The committee in a report to the Senate stated that Beyak has acknowledged the wrongs of her past conduct and committed herself to improvement after taking a four-day program to educate herself about Indigenous history and the role of the Senate in promoting minority rights.
In view of that, the committee noted that Beyak has met the conditions the Senate laid down for returning to the upper house in good standing.
It would be recalled that the Senator was kicked out of the Conservative caucus and eventually suspended without pay in May 2019 after refusing to remove the offensive letters from her website.
According to official record, that suspension ended automatically when Parliament dissolved for last fall’s federal election. However, the Senate voted in February to suspend her again because, while she had finally apologized, she still hadn’t completed an anti-racism course which is sine qua non.

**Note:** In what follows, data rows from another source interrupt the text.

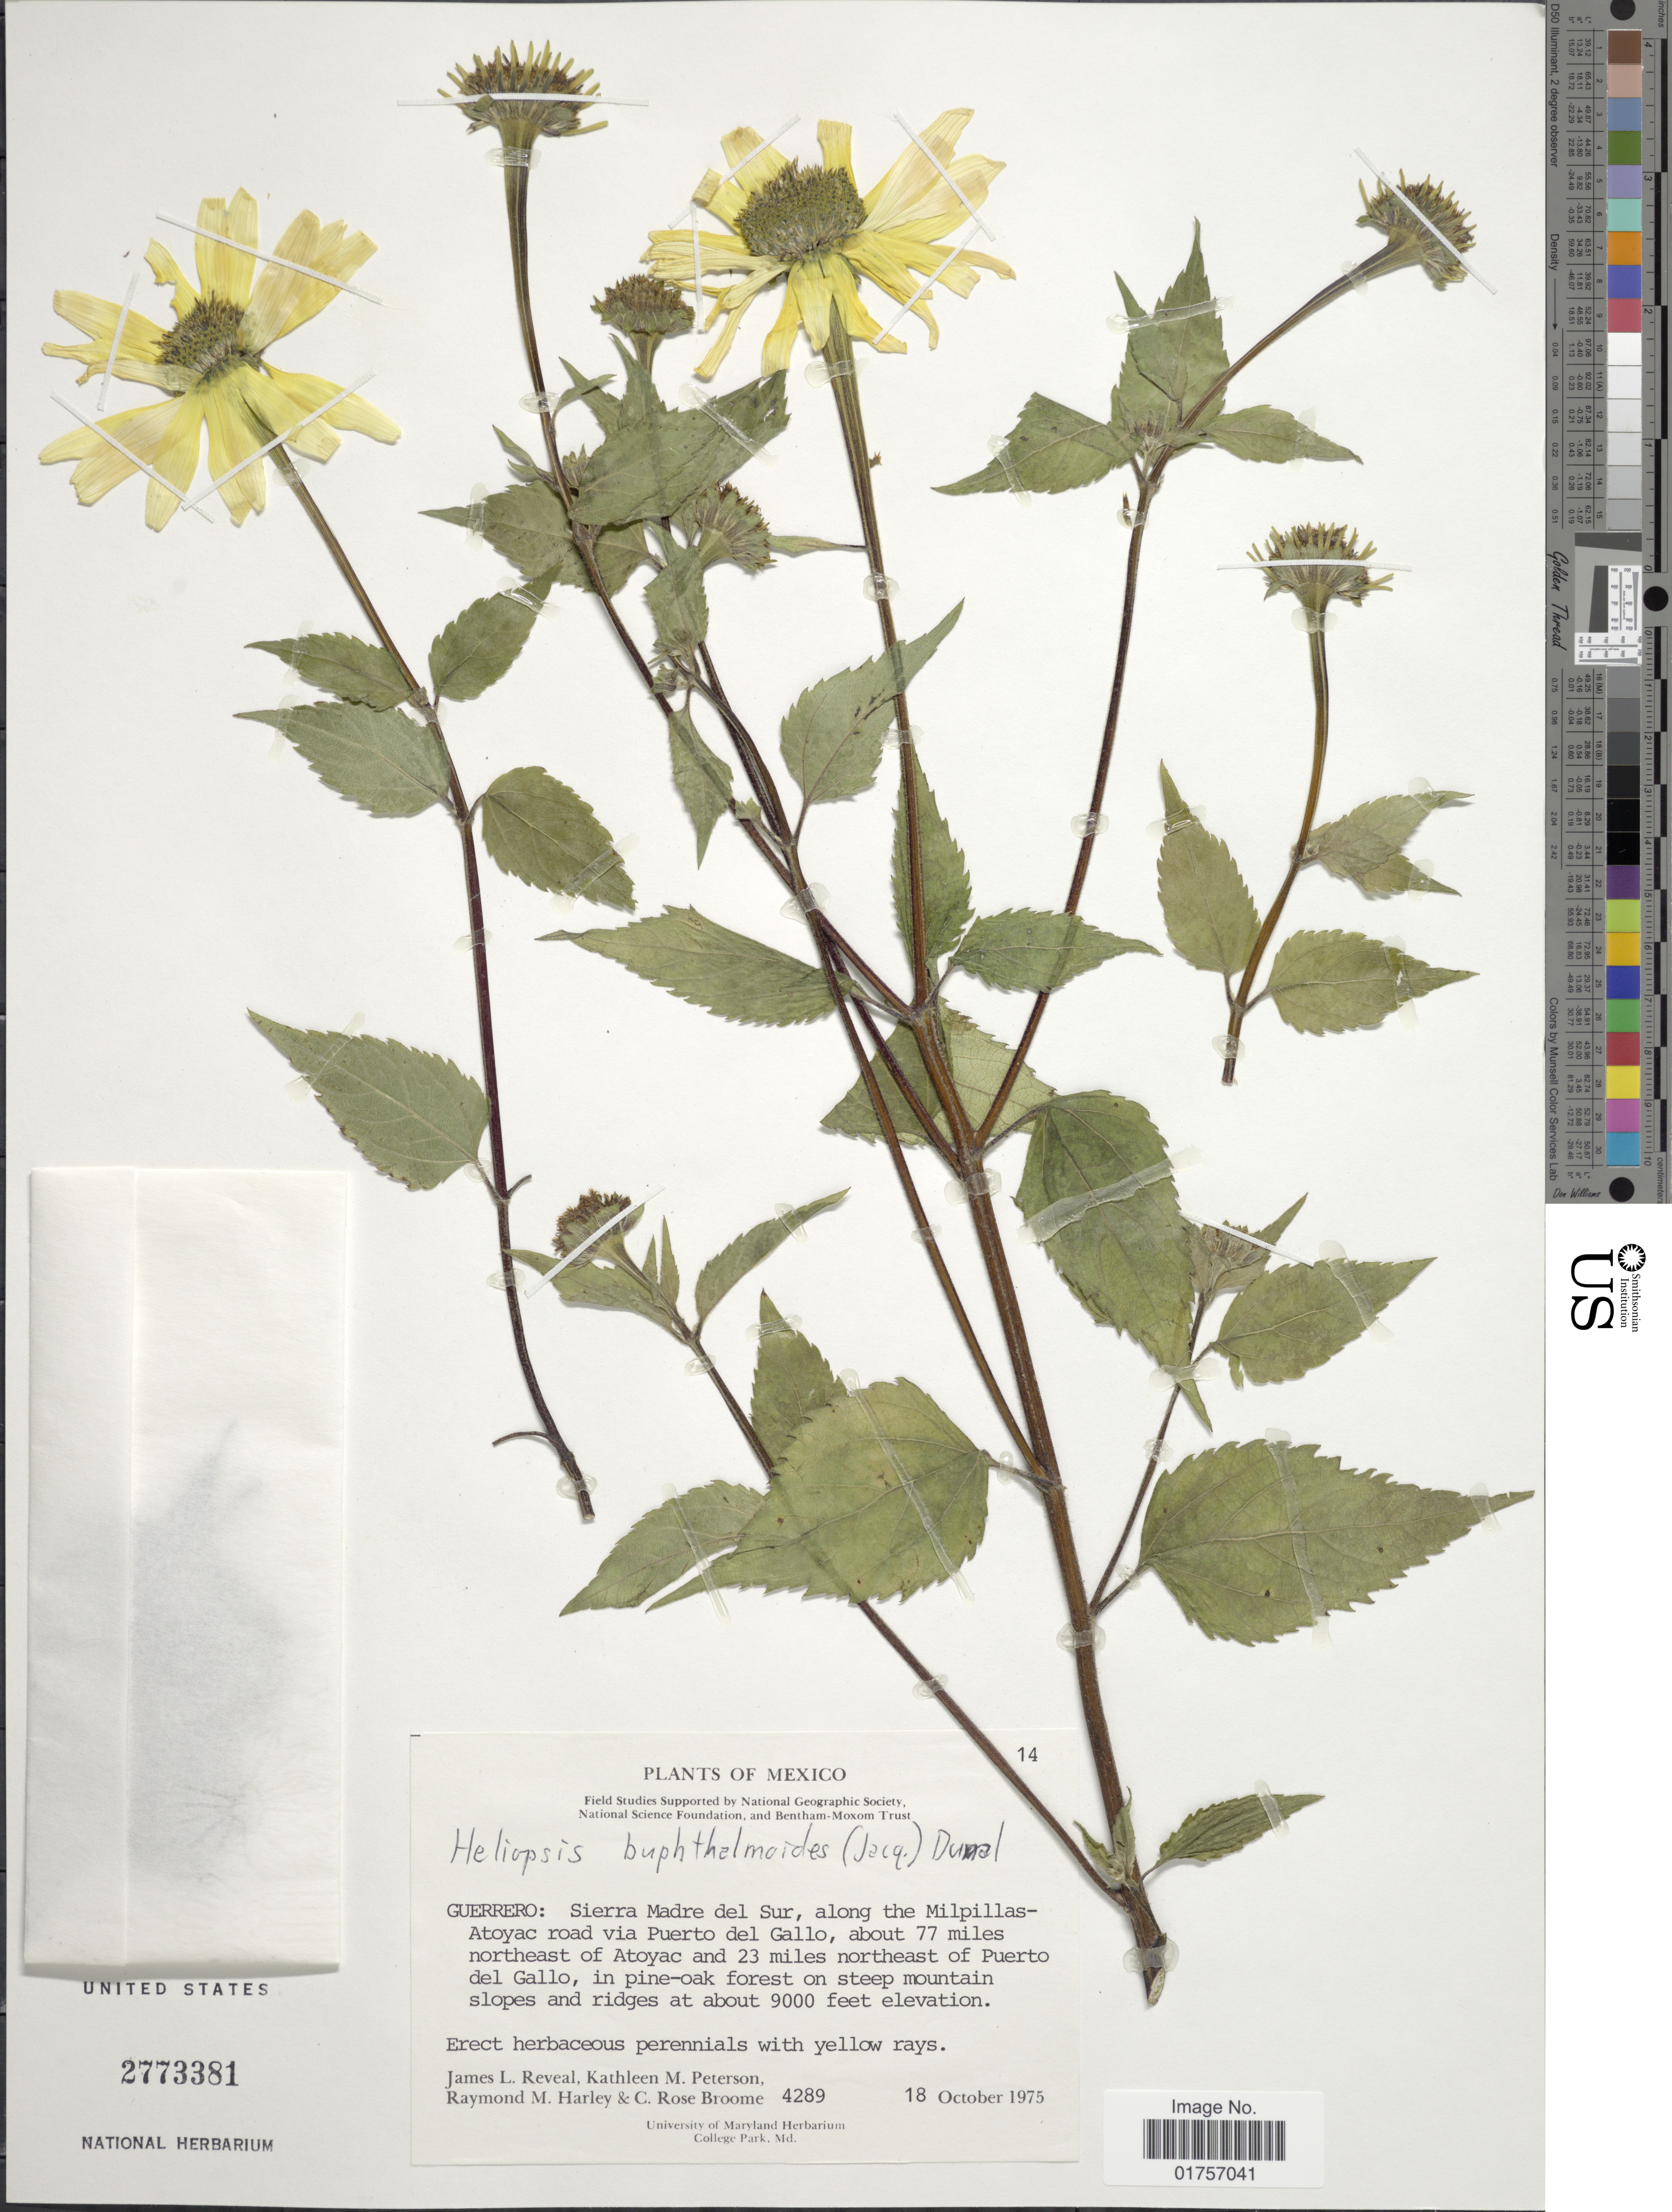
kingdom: Plantae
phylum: Tracheophyta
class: Magnoliopsida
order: Asterales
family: Asteraceae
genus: Heliopsis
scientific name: Heliopsis buphthalmoides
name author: (Jacq.) Dunal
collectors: J. L. Reveal, K. Peterson, R. M. Harley & C. R. Broome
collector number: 4289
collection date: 1975-10-18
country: Mexico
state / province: Guerrero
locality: Sierra Madre del Sur, along the Milpillas-Atoyac road via Puerto del Gallo, about 77 miles northeast of Atoyac and 23 miles northeast of Puerto del Gallo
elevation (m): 2743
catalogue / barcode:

The Nigerian Canadian News gathered that Beyak took the course in May. The four-day program was led by Jonathan Black-Branch, the dean of law at the University of Manitoba, and involved seven instructors, some of whom were Indigenous.
The ethics committee, in their comprehensive report succinctly noted that “one educational course alone may not yield attitudinal changes on Indigenous matters or informed behavioural changes.”
However, the committee stated that based on Black-Branch’s evaluation of Beyak’s conduct during the course “she was engaged in the required process, was willing to learn and did indeed learn.”
The senator, in a recent letter of apology tabled before the Senate, apologized again and said the anti-racism program “made more clear and distinct to me the adverse impact caused by posting the letters.”
“I learned a blunt lesson in understanding and compassion, that just because people rise above the harm they have suffered, it does not soften the raw edges of hurt and distrust”.
“I have learned new ways of advocating that are tactful, compassionate and respectful and, once again, apologize sincerely and unreservedly for my hurtful actions and wrongful conduct.”
Reports have it that the offending letters were posted in response to a 2017 speech in which the senator argued that residential schools did a lot of good for Indigenous children, although many suffered physical and sexual abuse and thousands died of disease and malnutrition.
Following investigations and evaluation, the Senate’s ethics officer, Pierre Legault, concluded in March 2019 that five of the letters in particular contained racist content, suggesting that Indigenous people are lazy, chronic whiners who are milking the residential-schools issue to get government handouts.
But the senator refused to delete the letters for almost a year before they were eventually deleted from her website by the Senate.